## Work order
Could you say how many lines below contain the word "primitives"? Give the number with no other text.

::::

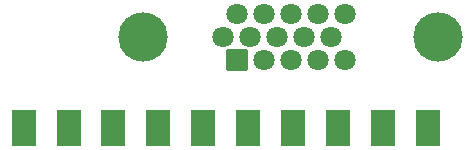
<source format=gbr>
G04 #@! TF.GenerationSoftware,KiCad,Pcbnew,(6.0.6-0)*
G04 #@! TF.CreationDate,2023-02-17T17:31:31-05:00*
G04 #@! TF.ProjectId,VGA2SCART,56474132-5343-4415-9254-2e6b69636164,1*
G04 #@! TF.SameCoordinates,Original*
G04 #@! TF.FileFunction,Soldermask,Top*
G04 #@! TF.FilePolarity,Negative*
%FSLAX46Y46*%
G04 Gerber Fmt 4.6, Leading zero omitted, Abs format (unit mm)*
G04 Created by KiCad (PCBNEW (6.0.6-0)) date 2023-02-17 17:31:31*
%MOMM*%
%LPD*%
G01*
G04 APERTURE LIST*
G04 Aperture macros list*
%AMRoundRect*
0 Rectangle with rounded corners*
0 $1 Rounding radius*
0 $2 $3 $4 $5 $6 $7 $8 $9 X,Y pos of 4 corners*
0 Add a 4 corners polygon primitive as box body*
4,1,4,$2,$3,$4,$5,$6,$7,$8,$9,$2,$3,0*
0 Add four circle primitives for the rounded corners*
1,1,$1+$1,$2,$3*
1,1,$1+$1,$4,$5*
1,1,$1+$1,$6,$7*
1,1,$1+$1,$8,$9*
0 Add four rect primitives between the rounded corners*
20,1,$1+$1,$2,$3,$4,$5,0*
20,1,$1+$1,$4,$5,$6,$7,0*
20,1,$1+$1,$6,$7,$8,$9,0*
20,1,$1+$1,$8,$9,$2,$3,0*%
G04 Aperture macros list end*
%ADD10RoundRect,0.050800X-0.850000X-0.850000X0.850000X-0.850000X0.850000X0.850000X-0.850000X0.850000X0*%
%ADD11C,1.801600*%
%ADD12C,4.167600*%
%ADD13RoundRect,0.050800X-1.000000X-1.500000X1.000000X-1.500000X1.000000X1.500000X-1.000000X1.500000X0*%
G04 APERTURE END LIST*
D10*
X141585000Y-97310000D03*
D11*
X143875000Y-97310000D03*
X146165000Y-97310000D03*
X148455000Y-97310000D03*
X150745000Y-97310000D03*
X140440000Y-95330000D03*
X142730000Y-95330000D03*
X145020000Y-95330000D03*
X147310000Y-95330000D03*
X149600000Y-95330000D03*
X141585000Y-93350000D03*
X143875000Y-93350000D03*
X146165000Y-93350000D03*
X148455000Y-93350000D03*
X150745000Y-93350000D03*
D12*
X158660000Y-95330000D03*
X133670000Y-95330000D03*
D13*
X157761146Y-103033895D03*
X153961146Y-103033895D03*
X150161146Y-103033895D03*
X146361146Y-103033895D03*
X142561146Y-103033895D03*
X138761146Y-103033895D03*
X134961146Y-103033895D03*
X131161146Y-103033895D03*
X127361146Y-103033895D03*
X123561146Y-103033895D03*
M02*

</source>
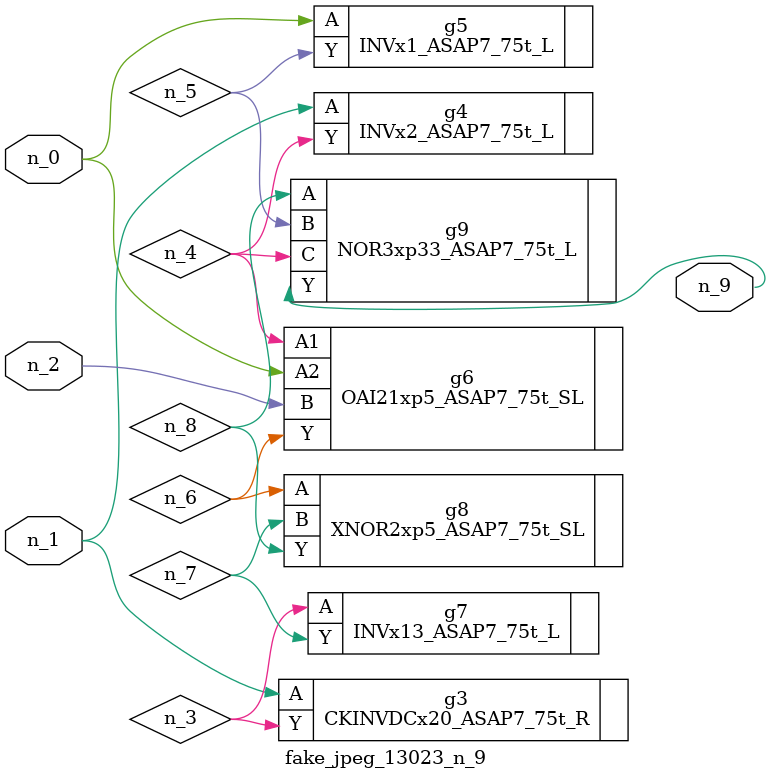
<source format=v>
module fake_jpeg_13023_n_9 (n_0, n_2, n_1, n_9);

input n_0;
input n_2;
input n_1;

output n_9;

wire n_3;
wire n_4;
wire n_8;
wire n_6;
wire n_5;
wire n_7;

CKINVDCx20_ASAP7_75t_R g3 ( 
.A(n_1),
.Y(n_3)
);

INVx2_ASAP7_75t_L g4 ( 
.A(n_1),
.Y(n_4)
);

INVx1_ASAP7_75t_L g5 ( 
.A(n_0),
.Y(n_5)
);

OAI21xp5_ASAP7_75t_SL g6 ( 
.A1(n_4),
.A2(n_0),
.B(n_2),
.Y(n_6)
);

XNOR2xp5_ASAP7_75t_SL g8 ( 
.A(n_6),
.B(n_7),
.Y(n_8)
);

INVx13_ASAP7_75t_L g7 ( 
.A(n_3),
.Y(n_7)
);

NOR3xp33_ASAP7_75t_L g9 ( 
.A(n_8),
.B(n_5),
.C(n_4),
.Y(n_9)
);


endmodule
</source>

::::

## Expected answer
2